Text data extracted from pages:
───

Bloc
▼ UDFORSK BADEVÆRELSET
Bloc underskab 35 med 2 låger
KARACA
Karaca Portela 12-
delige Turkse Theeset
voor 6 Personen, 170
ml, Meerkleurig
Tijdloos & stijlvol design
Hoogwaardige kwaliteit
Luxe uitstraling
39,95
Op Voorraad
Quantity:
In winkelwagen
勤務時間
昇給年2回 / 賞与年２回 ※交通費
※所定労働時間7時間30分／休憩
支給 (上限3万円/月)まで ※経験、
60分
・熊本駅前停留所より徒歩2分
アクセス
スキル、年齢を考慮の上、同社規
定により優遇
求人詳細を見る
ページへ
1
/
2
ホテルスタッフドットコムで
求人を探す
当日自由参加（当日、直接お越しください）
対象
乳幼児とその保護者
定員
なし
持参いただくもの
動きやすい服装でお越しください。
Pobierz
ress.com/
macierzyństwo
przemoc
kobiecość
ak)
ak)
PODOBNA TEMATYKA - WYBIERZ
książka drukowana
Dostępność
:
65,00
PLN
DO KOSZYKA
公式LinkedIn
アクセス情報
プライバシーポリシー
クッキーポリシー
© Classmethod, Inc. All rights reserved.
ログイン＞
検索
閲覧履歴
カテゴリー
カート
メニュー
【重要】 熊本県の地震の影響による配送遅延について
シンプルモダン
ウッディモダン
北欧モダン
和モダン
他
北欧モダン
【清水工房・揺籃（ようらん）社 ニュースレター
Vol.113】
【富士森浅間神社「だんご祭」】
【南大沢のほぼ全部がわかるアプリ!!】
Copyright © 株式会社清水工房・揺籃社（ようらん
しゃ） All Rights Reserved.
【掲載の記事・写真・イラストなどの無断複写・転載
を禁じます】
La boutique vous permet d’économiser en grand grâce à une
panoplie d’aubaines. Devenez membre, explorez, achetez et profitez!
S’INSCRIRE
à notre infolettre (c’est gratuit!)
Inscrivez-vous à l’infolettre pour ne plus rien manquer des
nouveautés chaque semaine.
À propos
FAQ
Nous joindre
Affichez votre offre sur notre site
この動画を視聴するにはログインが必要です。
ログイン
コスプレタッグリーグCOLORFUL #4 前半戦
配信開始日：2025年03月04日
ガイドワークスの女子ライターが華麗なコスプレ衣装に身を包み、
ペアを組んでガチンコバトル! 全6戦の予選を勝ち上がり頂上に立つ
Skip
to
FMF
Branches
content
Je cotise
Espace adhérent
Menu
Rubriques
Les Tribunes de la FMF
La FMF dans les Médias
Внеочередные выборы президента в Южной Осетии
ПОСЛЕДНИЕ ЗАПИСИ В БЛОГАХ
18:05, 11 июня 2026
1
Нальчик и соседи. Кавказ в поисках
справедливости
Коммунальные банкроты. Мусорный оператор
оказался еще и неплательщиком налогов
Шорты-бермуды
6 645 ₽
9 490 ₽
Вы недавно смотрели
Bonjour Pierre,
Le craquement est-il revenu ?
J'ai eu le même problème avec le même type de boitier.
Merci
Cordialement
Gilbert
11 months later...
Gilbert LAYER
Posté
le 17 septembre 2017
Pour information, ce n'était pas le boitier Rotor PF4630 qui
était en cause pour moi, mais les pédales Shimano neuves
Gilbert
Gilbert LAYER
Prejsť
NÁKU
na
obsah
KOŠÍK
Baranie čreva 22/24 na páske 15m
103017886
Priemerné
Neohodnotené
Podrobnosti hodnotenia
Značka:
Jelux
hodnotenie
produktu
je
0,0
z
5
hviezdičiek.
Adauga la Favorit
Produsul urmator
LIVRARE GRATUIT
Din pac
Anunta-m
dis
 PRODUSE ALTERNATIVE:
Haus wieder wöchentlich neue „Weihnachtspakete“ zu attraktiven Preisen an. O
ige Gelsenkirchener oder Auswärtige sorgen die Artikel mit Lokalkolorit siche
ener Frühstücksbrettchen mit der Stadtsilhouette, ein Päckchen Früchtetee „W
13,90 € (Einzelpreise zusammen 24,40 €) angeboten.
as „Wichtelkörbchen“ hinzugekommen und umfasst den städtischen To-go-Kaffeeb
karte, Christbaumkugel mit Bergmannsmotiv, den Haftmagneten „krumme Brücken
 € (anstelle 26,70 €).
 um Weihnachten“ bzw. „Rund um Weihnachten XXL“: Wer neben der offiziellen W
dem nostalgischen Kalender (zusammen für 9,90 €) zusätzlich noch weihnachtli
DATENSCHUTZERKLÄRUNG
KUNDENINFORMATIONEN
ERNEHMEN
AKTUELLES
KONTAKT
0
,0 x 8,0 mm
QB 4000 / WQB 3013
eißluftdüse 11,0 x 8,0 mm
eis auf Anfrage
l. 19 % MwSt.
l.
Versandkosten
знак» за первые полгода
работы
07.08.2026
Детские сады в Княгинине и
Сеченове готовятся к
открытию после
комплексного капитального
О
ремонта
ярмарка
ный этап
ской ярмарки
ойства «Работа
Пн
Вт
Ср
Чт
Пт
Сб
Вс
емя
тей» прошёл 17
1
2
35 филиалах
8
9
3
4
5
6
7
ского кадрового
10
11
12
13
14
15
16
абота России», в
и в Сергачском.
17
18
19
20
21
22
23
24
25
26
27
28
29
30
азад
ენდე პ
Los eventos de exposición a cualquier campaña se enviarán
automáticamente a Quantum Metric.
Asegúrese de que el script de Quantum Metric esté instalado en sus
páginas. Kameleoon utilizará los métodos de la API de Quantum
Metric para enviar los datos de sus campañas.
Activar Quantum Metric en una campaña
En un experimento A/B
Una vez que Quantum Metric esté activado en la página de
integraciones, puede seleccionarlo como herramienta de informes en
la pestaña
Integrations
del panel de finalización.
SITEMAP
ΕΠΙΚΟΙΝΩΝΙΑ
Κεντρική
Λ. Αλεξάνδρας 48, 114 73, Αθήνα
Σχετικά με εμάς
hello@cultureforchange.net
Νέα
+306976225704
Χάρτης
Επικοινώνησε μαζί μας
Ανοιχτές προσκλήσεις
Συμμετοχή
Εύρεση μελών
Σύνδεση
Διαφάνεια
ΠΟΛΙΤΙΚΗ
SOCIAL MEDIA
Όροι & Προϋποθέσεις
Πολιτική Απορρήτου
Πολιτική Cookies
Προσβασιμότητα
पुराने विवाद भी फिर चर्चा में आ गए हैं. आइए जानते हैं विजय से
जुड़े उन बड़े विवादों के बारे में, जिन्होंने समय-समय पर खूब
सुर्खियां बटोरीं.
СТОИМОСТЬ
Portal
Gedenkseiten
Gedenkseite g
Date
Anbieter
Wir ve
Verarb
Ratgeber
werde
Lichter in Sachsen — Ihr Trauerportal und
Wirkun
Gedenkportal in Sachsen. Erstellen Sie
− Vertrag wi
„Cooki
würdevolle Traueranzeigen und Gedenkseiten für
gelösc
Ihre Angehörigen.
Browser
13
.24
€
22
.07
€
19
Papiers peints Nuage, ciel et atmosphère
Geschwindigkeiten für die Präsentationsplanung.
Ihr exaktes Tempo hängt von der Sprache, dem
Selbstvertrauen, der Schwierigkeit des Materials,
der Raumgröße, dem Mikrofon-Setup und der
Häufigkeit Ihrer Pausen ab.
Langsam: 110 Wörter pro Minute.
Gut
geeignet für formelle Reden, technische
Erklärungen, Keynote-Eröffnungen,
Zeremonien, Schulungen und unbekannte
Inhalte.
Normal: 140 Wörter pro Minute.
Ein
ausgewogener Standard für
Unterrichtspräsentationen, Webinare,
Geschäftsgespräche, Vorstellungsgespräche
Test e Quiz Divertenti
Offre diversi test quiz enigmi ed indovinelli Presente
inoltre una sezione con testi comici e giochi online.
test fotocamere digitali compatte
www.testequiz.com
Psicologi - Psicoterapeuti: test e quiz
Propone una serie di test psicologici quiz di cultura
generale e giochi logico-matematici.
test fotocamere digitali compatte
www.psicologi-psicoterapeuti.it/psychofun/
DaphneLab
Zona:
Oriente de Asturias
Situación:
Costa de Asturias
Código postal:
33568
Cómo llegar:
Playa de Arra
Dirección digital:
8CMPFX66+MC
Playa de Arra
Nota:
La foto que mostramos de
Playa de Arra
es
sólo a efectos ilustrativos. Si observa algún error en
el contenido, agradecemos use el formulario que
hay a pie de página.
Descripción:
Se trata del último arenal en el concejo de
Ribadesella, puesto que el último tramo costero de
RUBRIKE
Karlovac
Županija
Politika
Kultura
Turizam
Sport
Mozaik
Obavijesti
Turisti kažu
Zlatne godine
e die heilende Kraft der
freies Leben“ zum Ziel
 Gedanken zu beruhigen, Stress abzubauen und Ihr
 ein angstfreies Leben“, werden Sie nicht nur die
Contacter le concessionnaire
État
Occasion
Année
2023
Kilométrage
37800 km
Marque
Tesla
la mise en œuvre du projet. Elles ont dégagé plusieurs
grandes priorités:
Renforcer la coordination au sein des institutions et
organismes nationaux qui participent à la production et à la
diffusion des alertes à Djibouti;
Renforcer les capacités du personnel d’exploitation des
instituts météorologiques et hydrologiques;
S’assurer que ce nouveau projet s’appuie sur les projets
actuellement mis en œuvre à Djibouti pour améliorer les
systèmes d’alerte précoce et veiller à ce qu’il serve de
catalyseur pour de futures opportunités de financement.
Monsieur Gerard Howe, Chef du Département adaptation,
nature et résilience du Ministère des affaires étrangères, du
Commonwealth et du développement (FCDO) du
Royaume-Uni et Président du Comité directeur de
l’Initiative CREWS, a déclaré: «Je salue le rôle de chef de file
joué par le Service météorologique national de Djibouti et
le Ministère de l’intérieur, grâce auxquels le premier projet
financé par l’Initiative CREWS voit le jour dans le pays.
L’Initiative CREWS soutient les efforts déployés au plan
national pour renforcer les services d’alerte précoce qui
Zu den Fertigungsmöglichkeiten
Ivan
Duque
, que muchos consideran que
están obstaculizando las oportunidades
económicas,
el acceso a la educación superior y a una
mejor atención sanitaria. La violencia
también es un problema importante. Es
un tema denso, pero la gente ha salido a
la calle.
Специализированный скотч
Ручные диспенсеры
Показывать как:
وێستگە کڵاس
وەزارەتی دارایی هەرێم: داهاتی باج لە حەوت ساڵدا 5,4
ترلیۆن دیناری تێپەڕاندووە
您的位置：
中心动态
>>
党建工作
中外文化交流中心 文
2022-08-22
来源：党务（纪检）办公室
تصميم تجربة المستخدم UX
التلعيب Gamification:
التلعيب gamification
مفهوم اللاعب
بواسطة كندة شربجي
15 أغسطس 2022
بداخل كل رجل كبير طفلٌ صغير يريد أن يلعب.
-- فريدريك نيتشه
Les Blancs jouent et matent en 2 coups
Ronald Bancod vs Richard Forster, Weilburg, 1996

───

Work item: Count how many lines in the material contain the string "vous", matching case exactly. Give only the number.

Reply: 2